Provided records -
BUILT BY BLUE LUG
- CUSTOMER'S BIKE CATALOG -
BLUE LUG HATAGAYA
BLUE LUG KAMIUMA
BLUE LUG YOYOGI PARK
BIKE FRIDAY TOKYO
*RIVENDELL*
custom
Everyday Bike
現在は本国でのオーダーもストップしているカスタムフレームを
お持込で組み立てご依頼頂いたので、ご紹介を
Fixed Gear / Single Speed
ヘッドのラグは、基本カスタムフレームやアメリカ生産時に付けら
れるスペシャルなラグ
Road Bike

Assigned task - All of the material must be written out again exactly.

Your response -
BUILT BY BLUE LUG
- CUSTOMER'S BIKE CATALOG -
BLUE LUG HATAGAYA
BLUE LUG KAMIUMA
BLUE LUG YOYOGI PARK
BIKE FRIDAY TOKYO
*RIVENDELL*
custom
Everyday Bike
現在は本国でのオーダーもストップしているカスタムフレームを
お持込で組み立てご依頼頂いたので、ご紹介を
Fixed Gear / Single Speed
ヘッドのラグは、基本カスタムフレームやアメリカ生産時に付けら
れるスペシャルなラグ
Road Bike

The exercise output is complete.